- Trecho
Com a vitória de Jair Bolsonaro em 2018 e, principalmente, com a sua derrota, em 2022, o teatro da intelligentsia reacionária subiu o pano e revelou, sem vergonha nem cuidado, quem era quem, quem queria o quê.

Se ainda houvesse qualquer pudor em caracterizar o bolsonarismo como o que ele é, um movimento golpista, e não a manifestação legítima de uma suposta “maioria silenciosa” – aliás, quebra-galho moral para tanto quebra-quebra democrático –, presumo que não haverá mais. Tudo o que a direita prometeu que a esquerda faria, a própria direita fez. Direita empreendedora.

Os marcos teóricos e éticos defendidos em verso e prosa pelo bom conservadorismo – limitação estatal, reformismo, prudência, ceticismo político, debate livre, consciência individual – foram rapidamente trocados por cargos, indicações, salamaleques, respeitinhos, cumprimentos, reverência, espírito de grupo, reações de tribo, aumento de audiência.

Sempre alertas contra quaisquer mandos, desmandos ou falta de comando dos governos de esquerda, ideólogos à direita calibraram as críticas, edulcoraram o discurso, envernizaram as frases, ajustaram as análises, fecharam os olhos, taparam os ouvidos, apararam as arestas da irreverência e, por fim, tiraram os sapatos para não sujar a sala de controle do poder. Tudo em nome da causa, ainda que a causa tenha mudado de nome.

A propósito, existe uma extensa bibliografia – na verdade, quase um gênero literário à parte – a respeito do que se convencionou chamar de “traição dos intelectuais”, expressão que dá título a um livro do francês Julien Benda.

De maneira geral, no século XX, a denúncia desse pecado era feita por pensadores de direita contra pensadores de esquerda. O já citado Benda, mas também Ortega y Gasset, Karl Popper, Thomas Sowell, Roger Scruton, Paul Johnson, Jean Sevillia, Roger Kimball, Raymond Aron. Mais alguém? No Brasil, Olavo de Carvalho.

O tema – e o problema – é a atração dos intelectuais pelo poder político. Com o tempo, a atração se transforma em fascínio; de fascínio se converte em sujeição. Que filósofos e cientistas sociais atraídos pelo governo terminem traindo seus leitores e, em especial, sua própria vocação, é questão de tempo e oportunidade.

O que acontece hoje em Brasília, com a conivência de parte das Forças Armadas e das polícias dos estados, e a chantagem de empresários que financiam a instabilidade que depois cobrarão com juros altos, é a mais autêntica realização intelectual de tantos subintelectuais cuja obra há muito tempo se resume a jogar milho aos pombos do bolsonarismo e a rodear as bordas do poder. Eu mesmo confesso que sou tentado a dar os parabéns pelo sucesso. Conseguiram o que tanto queriam: dissolver a política no caldeirão do terrorismo. Por muito pouco, não reeditaram a “Gloriosa”.

Não sei se, ou o quanto, receberam por isso. Não sei se o pagamento foi em dinheiro ou em prestígio junto a um público feito de pobres-coitados que arriscam a vida e renunciam à sanidade para servir de bucha para o canhão dos colaboracionistas. O que sei é que a traição é a mesma. Só mudaram os traidores.

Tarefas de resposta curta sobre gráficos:
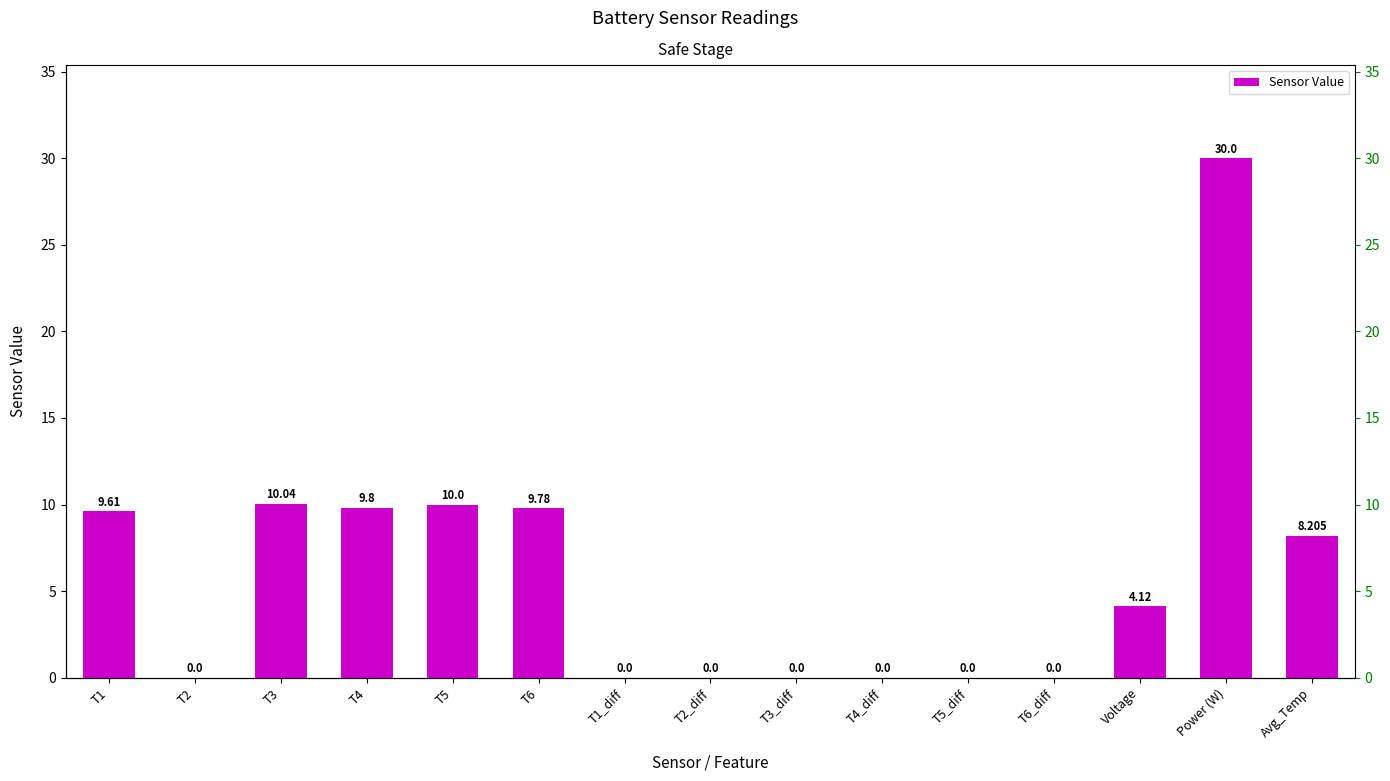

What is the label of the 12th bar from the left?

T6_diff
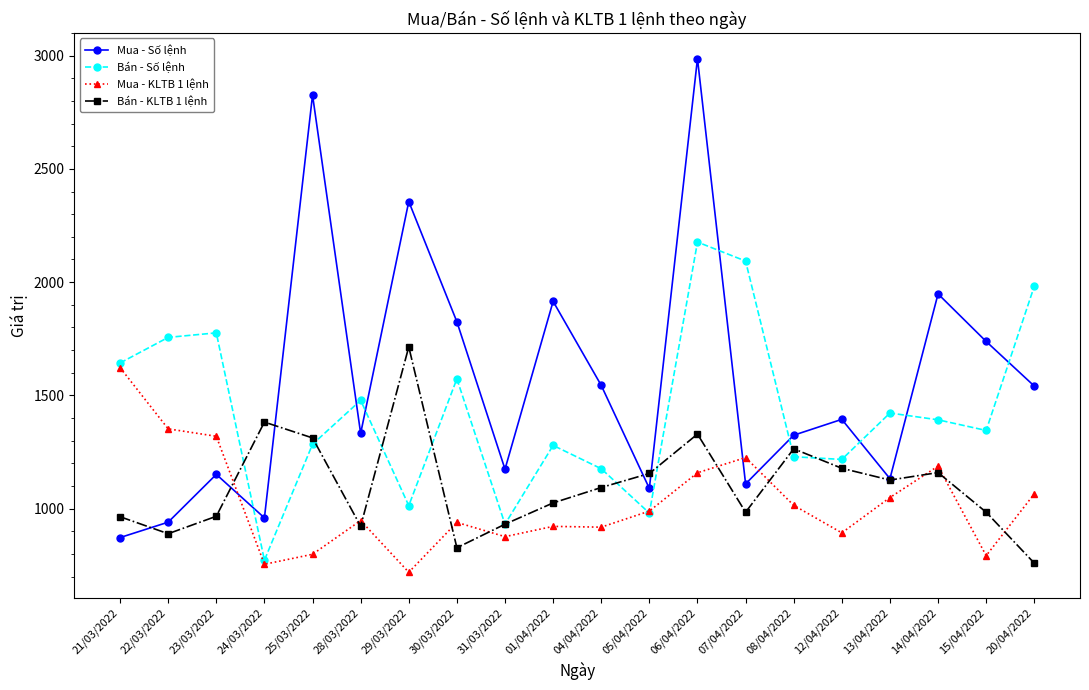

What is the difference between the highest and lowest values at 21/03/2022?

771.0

- Tarefas do exercício
- a) Reproduza, sem alterações, a parte do trecho sobre a traição dos intelectuais que vai de "O tema – e o" até "tempo e oportunidade.".
- b) Liste todas as linhas dos registros em que aparece a palavra "What", levando em conta a diferença entre maiúsculas e minúsculas.

- Respostas
- a)
O tema – e o problema – é a atração dos intelectuais pelo poder político. Com o tempo, a atração se transforma em fascínio; de fascínio se converte em sujeição. Que filósofos e cientistas sociais atraídos pelo governo terminem traindo seus leitores e, em especial, sua própria vocação, é questão de tempo e oportunidade.

- b)
What is the label of the 12th bar from the left?
What is the difference between the highest and lowest values at 21/03/2022?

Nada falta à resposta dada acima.